My high school counselor was the first of many to bring to my attention Annalisa Quinn’s great write-up on the Thesaurus Linguae Latinae on the front page (!) of today’s New York Times. It documents the nineteenth-century origins of the dictionary project, its durability through political upheaval in the European sphere, and its omnivorous approach to Latin texts:
There is a piece of paper for every surviving piece of writing from the classical period. The words, arranged chronologically, are given in context: they come from poems, prose, recipes, medical texts, receipts, dirty jokes, graffiti, inscriptions, and anything else that survived the vicissitudes of the last two thousand years.
Most Latin students read from the same rarefied canon without much contact with how the language was used in everyday life. But the T.L.L. insists that the anonymous person who insulted an enemy with graffiti on a wall in Pompeii is as valuable a witness to the meaning of a Latin word as a poet or emperor.

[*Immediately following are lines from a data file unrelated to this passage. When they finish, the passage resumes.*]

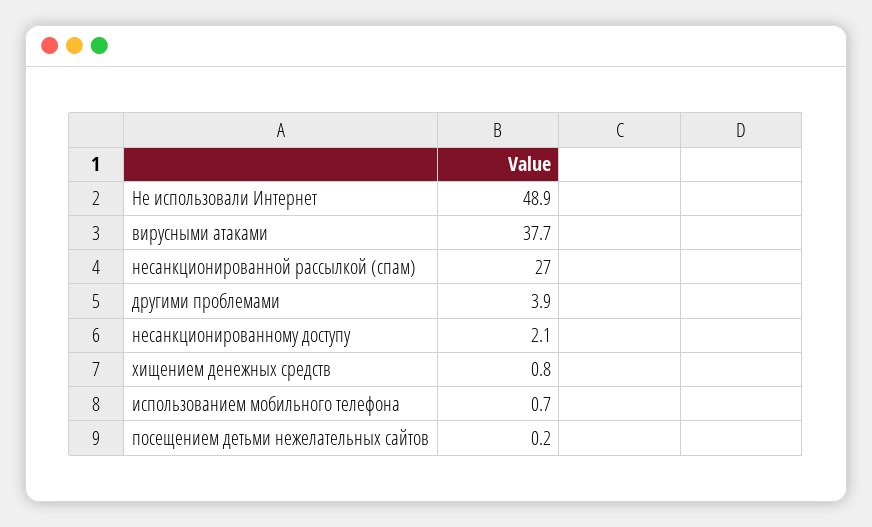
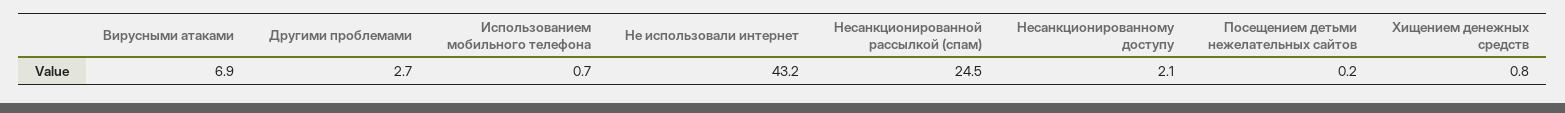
  {
-   "Не использовали Интернет": 48.9,
+   "Не использовали Интернет": 43.2,
-   "вирусными атаками": 37.7,
+   "вирусными атаками": 6.9,
-   "несанкционированной рассылкой (спам)": 27,
+   "несанкционированной рассылкой (спам)": 24.5,
-   "другими проблемами": 3.9,
+   "другими проблемами": 2.7,
    "несанкционированному доступу": 2.1,
    "хищением денежных средств": 0.8,
    "использованием мобильного телефона": 0.7,
    "посещением детьми нежелательных сайтов": 0.2
  }

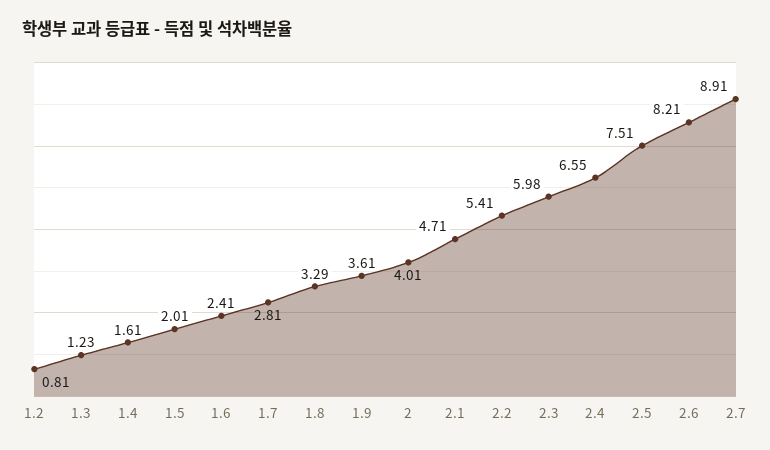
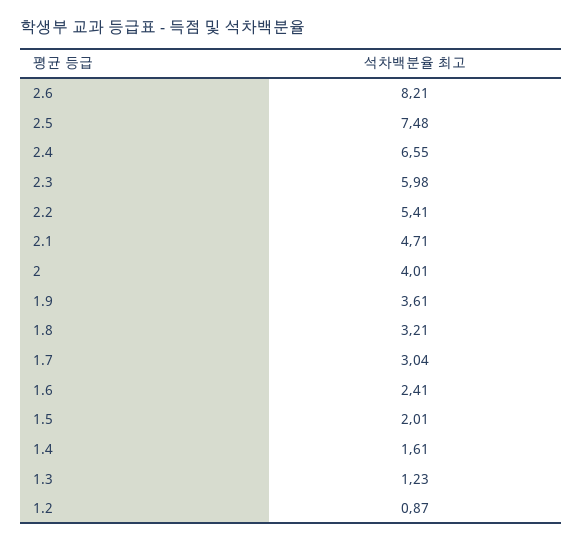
  {
-   "1.2": 0.81,
+   "1.2": 0.87,
    "1.3": 1.23,
    "1.4": 1.61,
    "1.5": 2.01,
    "1.6": 2.41,
-   "1.7": 2.81,
+   "1.7": 3.04,
-   "1.8": 3.29,
+   "1.8": 3.21,
    "1.9": 3.61,
    "2": 4.01,
    "2.1": 4.71,
    "2.2": 5.41,
    "2.3": 5.98,
    "2.4": 6.55,
-   "2.5": 7.51,
+   "2.5": 7.48,
-   "2.6": 8.21,
+   "2.6": 8.21
-   "2.7": 8.91
  }

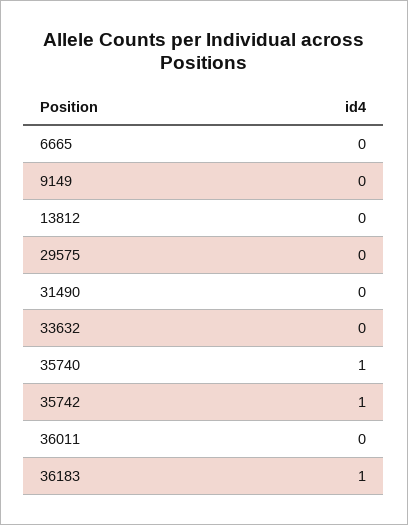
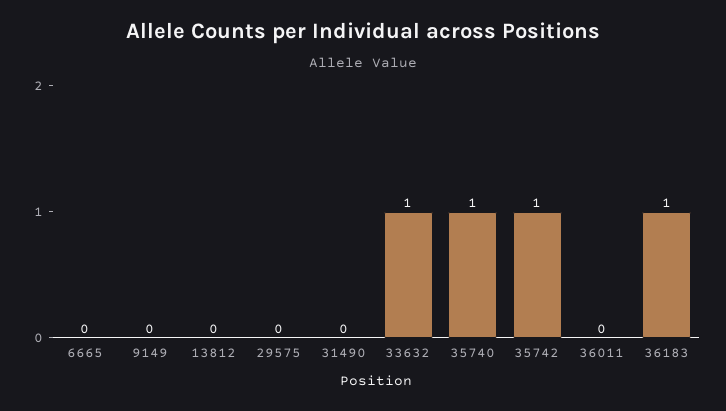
  {
    "6665": 0,
    "9149": 0,
    "13812": 0,
    "29575": 0,
    "31490": 0,
-   "33632": 0,
+   "33632": 1,
    "35740": 1,
    "35742": 1,
    "36011": 0,
    "36183": 1
  }

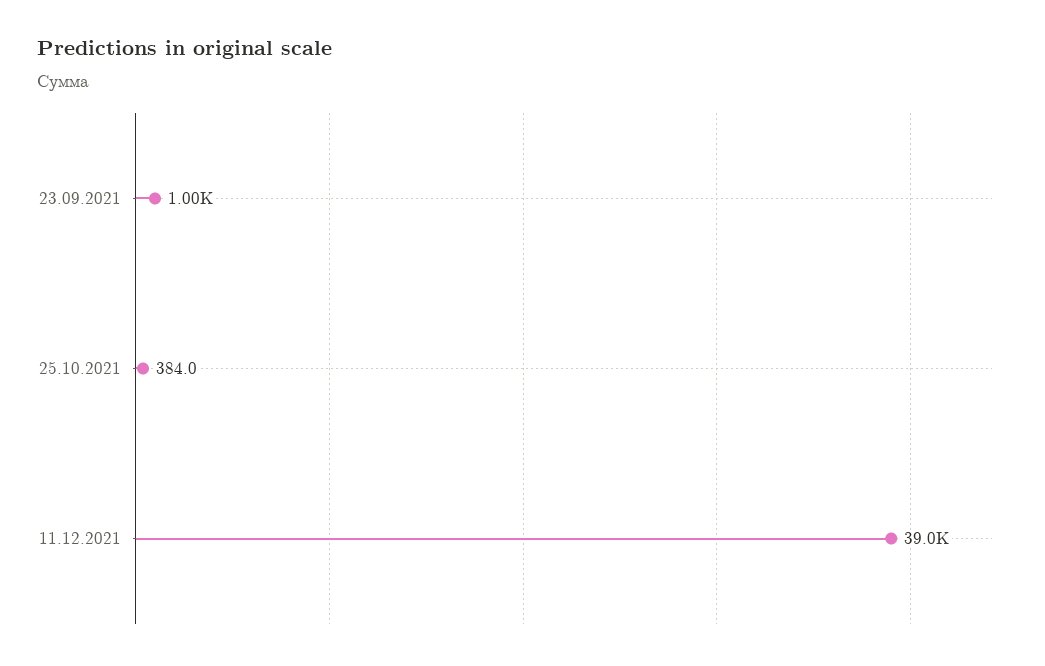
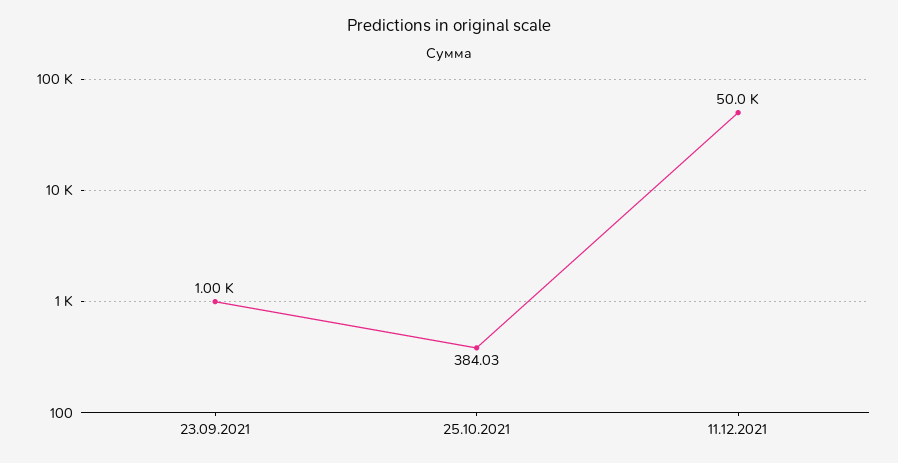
  {
    "23.09.2021": 1000,
    "25.10.2021": 384.03,
-   "11.12.2021": 39000
+   "11.12.2021": 50000
  }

Such a delight to see the spotlight on Latin lexicography in America’s paper of record!
Reading about the TLL in the paper today reminded me of the recent shuttering of Finland’s Nuntii Latini, the quirky weekly radio broadcast of international news in that most international of tongues. The last broadcast of Nuntii Latini this past June included reports on trade agreements between Putin and Xi Jinping, some exhortations to sleep more and drink less, and of course, a notice of the program’s end. “To our listeners,” the announcer pronounces, “we give our greatest thanks and wish you well” (Auscultatoribus … gratias quam maximas agimus et valedicimus). Ave atque vale!
Unfortunately, the transcripts of Nuntii Latini won’t make their way into the pages of the TLL—the dictionary’s articles catalog only examples up to the time of Isidore of Seville, more or less, so 2019 would be a stretch. But as one Latin project winds down, another starts up, and others simply keep plugging away, reliably, after 125 years.